F Camerin and N Gnan and J Ruiz-Franco and A Ninarello and L Rovigatti and E Zaccarelli, PHYSICAL REVIEW X, 10, 031012 (2020).

DOI: 10.1103/PhysRevX.10.031012

Soft colloids are increasingly used as model systems to address fundamental issues such as crystallization and the glass and jamming transitions. Among the available classes of soft colloids, microgels are emerging as the gold standard. Since their great internal complexity makes their theoretical characterization very hard, microgels are commonly modeled, at least in the small-deformation regime, within the simple framework of linear elasticity theory. Here we show that there exist conditions where its range of validity can be greatly extended, providing strong numerical evidence that microgels adsorbed at an interface follow the two-dimensional Hertzian theory, and hence behave like 2D elastic particles, up to very large deformations, in stark contrast to what found in bulk conditions.
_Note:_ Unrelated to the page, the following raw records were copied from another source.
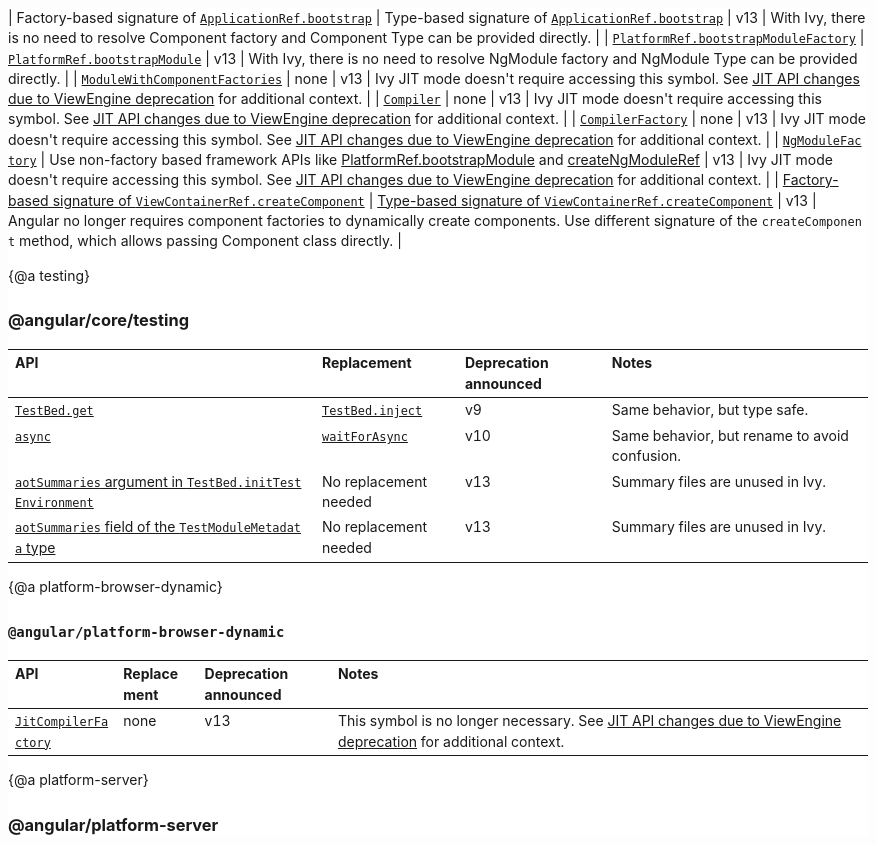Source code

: | Factory-based signature of [`ApplicationRef.bootstrap`](api/core/ApplicationRef#bootstrap)                          | Type-based signature of [`ApplicationRef.bootstrap`](api/core/ApplicationRef#bootstrap)                                                                                 | v13                    | With Ivy, there is no need to resolve Component factory and Component Type can be provided directly.                                                                                                                                                                                                                  |
| [`PlatformRef.bootstrapModuleFactory`](api/core/PlatformRef#bootstrapModuleFactory)                          | [`PlatformRef.bootstrapModule`](api/core/PlatformRef#bootstrapModule)                                                                                 | v13                    | With Ivy, there is no need to resolve NgModule factory and NgModule Type can be provided directly.                                                                                                                                                                                                                  |
| [`ModuleWithComponentFactories`](api/core/ModuleWithComponentFactories)                          | none                                                                                 | v13                    | Ivy JIT mode doesn't require accessing this symbol. See [JIT API changes due to ViewEngine deprecation](#jit-api-changes) for additional context.                                                                                                                                                                                                                  |
| [`Compiler`](api/core/Compiler)                          | none                                                                                 | v13                    | Ivy JIT mode doesn't require accessing this symbol. See [JIT API changes due to ViewEngine deprecation](#jit-api-changes) for additional context.                                                                                                                                                                                                                  |
| [`CompilerFactory`](api/core/CompilerFactory)                          | none                                                                                 | v13                    | Ivy JIT mode doesn't require accessing this symbol. See [JIT API changes due to ViewEngine deprecation](#jit-api-changes) for additional context.                                                                                                                                                                                                                  |
| [`NgModuleFactory`](api/core/NgModuleFactory)                          | Use non-factory based framework APIs like [PlatformRef.bootstrapModule](api/core/PlatformRef#bootstrapModule) and [createNgModuleRef](api/core/createNgModuleRef)                                                                                 | v13                    | Ivy JIT mode doesn't require accessing this symbol. See [JIT API changes due to ViewEngine deprecation](#jit-api-changes) for additional context.                                                                                                                                                                                                                 |
| [Factory-based signature of `ViewContainerRef.createComponent`](api/core/ViewContainerRef#createComponent)                                                  | [Type-based signature of `ViewContainerRef.createComponent`](api/core/ViewContainerRef#createComponent)                                    | v13                   | Angular no longer requires component factories to dynamically create components. Use different signature of the `createComponent` method, which allows passing Component class directly. |

{@a testing}

### @angular/core/testing

| API                                           | Replacement                                         | Deprecation announced | Notes                                         |
|:---                                           |:---                                                 |:---                   |:---                                           |
| [`TestBed.get`](api/core/testing/TestBed#get) | [`TestBed.inject`](api/core/testing/TestBed#inject) | v9                    | Same behavior, but type safe.                 |
| [`async`](api/core/testing/async)             | [`waitForAsync`](api/core/testing/waitForAsync)     | v10                   | Same behavior, but rename to avoid confusion. |
| [`aotSummaries` argument in `TestBed.initTestEnvironment`](api/core/testing/TestBed#inittestenvironment)             | No replacement needed     | v13                   | Summary files are unused in Ivy. |
| [`aotSummaries` field of the `TestModuleMetadata` type](api/core/testing/TestModuleMetadata)             | No replacement needed     | v13                   | Summary files are unused in Ivy. |

{@a platform-browser-dynamic}

### `@angular/platform-browser-dynamic`

| API                                           | Replacement                                         | Deprecation announced | Notes                                         |
|:---                                           |:---                                                 |:---                   |:---                                           |
| [`JitCompilerFactory`](api/platform-browser-dynamic/JitCompilerFactory) | none | v13                    | This symbol is no longer necessary. See [JIT API changes due to ViewEngine deprecation](#jit-api-changes) for additional context. |


{@a platform-server}

### @angular/platform-server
We are also able to estimate Young's modulus of the individual particles and, by comparing it with its counterpart in bulk conditions, we demonstrate a significant stiffening of the polymer network at the interface. Finally, by analyzing dynamical properties, we predict multiple reentrant phenomena: By a continuous increase of particle density, microgels first arrest and then refluidify due to the high penetrability of their extended coronas. We observe this anomalous behavior in a range of experimentally accessible conditions for small and loosely cross-linked microgels. The present work thus establishes microgels at interfaces as a new model system for fundamental investigations, paving the way for the experimental synthesis and research on unique highdensity liquidlike states. In addition, these results can guide the development of novel assembly and patterning strategies on surfaces and the design of novel materials with desired interfacial behavior.